Work instruction:
Among the records, which lines include "labels"? List them.

Listed entries:

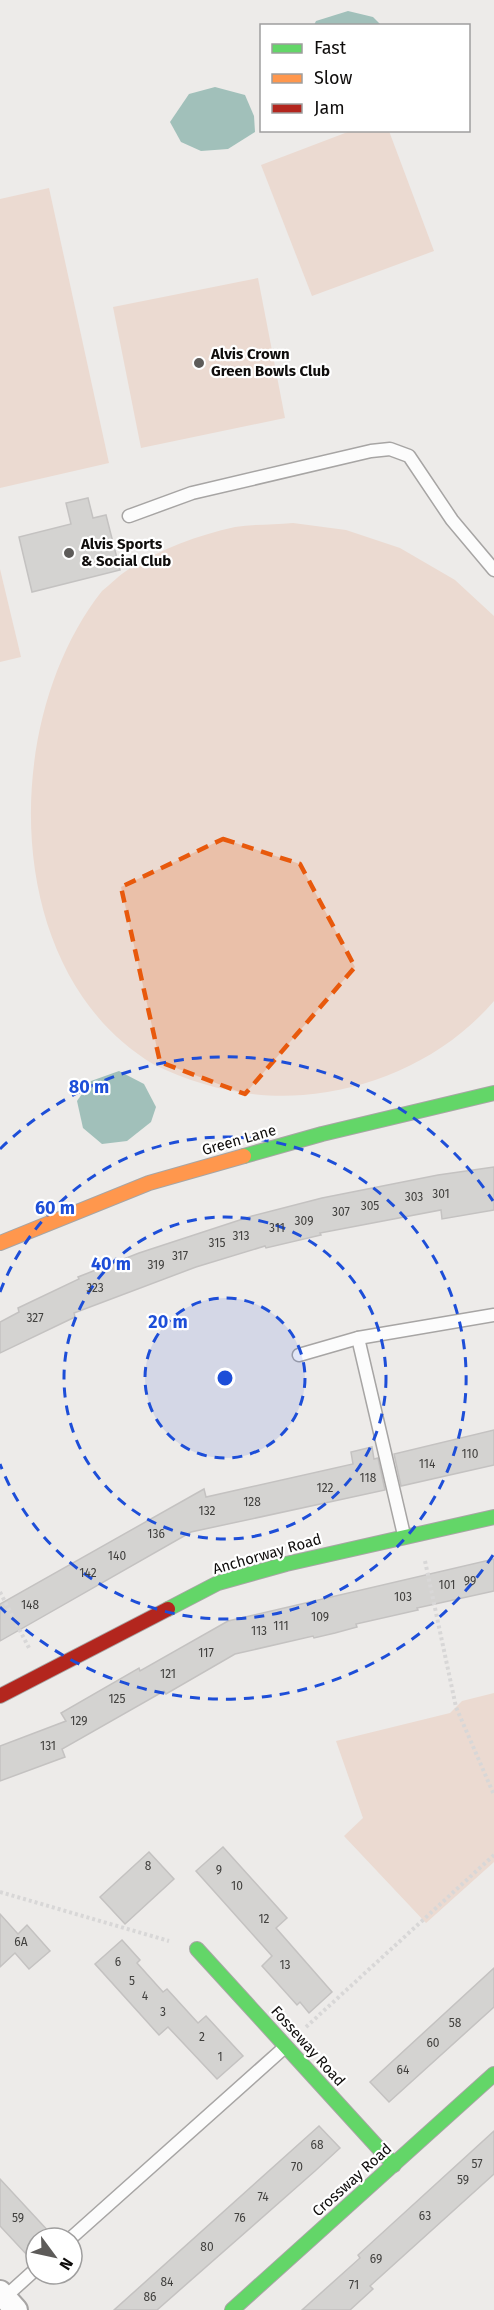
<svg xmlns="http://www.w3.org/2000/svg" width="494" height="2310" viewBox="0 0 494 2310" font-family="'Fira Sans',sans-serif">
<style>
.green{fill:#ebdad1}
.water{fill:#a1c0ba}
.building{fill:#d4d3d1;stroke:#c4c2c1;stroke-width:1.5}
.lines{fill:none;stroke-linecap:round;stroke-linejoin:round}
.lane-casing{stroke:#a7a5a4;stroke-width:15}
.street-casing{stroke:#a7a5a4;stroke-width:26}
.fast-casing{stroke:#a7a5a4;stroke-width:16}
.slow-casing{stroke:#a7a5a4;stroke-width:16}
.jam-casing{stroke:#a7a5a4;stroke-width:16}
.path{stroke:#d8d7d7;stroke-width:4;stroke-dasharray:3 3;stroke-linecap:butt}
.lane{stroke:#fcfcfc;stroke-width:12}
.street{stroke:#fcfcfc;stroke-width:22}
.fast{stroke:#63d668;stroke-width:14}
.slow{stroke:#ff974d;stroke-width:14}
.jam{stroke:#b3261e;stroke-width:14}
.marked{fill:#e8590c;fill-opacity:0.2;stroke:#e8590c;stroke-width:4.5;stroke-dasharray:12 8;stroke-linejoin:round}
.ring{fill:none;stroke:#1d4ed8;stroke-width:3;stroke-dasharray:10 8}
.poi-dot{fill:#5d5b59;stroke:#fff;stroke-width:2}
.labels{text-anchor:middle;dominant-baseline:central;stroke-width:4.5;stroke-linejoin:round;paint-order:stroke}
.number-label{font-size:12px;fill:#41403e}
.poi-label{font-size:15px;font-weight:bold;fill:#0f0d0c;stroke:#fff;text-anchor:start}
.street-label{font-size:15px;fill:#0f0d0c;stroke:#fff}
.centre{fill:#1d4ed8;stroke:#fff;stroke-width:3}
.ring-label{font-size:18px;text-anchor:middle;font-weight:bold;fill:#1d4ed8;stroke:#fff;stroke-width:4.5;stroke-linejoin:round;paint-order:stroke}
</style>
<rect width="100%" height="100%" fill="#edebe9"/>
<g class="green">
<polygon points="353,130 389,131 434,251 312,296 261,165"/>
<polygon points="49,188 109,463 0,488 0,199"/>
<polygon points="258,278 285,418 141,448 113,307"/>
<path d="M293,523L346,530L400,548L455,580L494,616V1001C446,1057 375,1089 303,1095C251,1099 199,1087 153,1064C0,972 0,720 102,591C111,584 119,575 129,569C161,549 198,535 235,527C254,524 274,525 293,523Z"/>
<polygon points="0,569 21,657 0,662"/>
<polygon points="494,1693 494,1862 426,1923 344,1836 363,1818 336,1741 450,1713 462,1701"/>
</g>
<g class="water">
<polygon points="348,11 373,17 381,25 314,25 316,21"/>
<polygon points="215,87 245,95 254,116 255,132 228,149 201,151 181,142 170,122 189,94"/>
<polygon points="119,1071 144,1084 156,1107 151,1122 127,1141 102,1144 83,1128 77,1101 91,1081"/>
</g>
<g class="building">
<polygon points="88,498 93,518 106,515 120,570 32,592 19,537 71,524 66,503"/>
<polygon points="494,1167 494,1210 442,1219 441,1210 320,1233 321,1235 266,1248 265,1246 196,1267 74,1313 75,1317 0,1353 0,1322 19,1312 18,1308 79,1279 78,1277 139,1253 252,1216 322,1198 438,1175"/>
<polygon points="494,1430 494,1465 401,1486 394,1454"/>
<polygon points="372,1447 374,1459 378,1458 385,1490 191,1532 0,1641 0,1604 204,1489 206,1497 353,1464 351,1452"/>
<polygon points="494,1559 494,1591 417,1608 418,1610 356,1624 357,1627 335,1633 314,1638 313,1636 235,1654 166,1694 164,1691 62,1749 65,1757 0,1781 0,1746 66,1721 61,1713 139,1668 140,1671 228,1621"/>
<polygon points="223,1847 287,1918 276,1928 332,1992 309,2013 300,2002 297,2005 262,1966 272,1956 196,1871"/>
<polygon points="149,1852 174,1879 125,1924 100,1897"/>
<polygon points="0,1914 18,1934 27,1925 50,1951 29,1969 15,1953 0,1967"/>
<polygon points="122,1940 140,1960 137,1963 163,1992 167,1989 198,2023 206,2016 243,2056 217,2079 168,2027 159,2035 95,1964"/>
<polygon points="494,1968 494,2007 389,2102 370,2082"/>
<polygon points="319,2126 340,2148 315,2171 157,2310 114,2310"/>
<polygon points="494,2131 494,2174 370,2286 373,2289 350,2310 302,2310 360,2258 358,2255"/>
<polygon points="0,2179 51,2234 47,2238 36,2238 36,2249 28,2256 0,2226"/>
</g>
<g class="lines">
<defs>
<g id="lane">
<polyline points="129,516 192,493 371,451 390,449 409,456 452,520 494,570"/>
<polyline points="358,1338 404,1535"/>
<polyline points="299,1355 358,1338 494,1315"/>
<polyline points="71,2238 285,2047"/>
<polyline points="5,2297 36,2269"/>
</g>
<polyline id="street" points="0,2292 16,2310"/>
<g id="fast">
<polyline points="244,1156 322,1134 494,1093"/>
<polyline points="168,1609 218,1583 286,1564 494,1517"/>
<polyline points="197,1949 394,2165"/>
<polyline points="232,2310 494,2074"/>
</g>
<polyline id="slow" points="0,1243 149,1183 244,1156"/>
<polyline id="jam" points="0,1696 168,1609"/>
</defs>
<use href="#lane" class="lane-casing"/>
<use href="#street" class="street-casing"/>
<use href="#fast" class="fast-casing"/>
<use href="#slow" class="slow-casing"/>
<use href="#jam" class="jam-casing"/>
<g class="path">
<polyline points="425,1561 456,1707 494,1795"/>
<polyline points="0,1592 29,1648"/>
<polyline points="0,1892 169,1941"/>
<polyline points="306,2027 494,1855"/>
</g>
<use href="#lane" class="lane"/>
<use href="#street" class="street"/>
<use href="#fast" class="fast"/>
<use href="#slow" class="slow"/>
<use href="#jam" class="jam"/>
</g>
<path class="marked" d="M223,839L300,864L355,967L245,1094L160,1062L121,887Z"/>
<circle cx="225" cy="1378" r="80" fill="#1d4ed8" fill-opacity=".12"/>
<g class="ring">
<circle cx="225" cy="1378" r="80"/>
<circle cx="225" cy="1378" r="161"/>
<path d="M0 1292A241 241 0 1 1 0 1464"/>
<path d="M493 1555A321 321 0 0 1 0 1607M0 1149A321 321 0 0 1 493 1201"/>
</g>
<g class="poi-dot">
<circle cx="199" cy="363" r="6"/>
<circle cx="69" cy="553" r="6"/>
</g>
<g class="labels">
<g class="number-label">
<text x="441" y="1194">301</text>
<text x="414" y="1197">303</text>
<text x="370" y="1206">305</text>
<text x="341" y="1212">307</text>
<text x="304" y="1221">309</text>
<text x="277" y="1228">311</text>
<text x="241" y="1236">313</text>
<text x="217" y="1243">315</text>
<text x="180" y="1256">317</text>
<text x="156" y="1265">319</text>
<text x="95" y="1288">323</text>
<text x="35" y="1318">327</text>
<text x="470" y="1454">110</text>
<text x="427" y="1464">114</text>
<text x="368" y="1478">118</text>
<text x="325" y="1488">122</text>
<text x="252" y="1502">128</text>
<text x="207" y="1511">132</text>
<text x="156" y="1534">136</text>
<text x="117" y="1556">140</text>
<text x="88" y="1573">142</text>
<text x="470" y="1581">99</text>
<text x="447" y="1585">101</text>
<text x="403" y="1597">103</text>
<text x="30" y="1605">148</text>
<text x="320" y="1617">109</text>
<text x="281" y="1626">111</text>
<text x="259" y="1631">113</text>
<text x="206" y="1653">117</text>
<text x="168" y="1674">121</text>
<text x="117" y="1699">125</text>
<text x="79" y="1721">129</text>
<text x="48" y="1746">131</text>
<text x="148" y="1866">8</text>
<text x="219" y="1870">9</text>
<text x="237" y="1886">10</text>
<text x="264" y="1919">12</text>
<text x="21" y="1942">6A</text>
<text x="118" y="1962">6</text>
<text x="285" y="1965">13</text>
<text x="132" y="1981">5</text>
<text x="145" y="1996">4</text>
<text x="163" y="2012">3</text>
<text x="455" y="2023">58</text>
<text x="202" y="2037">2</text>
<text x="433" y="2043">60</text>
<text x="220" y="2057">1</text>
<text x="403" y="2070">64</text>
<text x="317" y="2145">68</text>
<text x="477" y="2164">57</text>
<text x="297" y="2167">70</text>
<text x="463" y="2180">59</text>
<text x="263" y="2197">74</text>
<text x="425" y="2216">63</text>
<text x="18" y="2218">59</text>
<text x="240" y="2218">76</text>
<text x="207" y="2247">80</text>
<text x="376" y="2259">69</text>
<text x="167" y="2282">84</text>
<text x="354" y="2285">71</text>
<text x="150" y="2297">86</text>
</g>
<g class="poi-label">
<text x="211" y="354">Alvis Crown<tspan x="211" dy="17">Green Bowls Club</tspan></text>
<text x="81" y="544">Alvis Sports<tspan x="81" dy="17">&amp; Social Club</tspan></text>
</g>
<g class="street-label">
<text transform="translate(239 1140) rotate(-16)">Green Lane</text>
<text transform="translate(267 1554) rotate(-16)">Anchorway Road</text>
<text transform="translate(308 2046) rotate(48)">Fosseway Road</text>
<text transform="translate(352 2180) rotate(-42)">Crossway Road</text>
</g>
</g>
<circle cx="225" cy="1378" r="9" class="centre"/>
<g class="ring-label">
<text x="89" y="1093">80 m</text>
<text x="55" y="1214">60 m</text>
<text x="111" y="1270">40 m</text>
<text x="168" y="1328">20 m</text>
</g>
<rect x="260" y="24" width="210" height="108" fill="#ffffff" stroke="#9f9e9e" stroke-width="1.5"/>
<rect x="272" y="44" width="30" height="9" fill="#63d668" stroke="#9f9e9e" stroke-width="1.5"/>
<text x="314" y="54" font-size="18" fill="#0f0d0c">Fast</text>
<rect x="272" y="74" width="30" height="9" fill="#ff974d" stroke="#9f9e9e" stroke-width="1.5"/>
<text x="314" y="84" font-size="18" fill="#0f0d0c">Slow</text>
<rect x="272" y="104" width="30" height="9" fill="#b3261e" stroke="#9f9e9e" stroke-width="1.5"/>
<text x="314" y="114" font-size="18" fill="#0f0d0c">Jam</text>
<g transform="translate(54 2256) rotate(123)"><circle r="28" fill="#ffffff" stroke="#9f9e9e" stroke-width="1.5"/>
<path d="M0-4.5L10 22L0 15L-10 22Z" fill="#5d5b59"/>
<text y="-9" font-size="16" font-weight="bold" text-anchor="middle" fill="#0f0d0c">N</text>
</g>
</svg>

Written solution:
.labels{text-anchor:middle;dominant-baseline:central;stroke-width:4.5;stroke-linejoin:round;paint-order:stroke}
<g class="labels">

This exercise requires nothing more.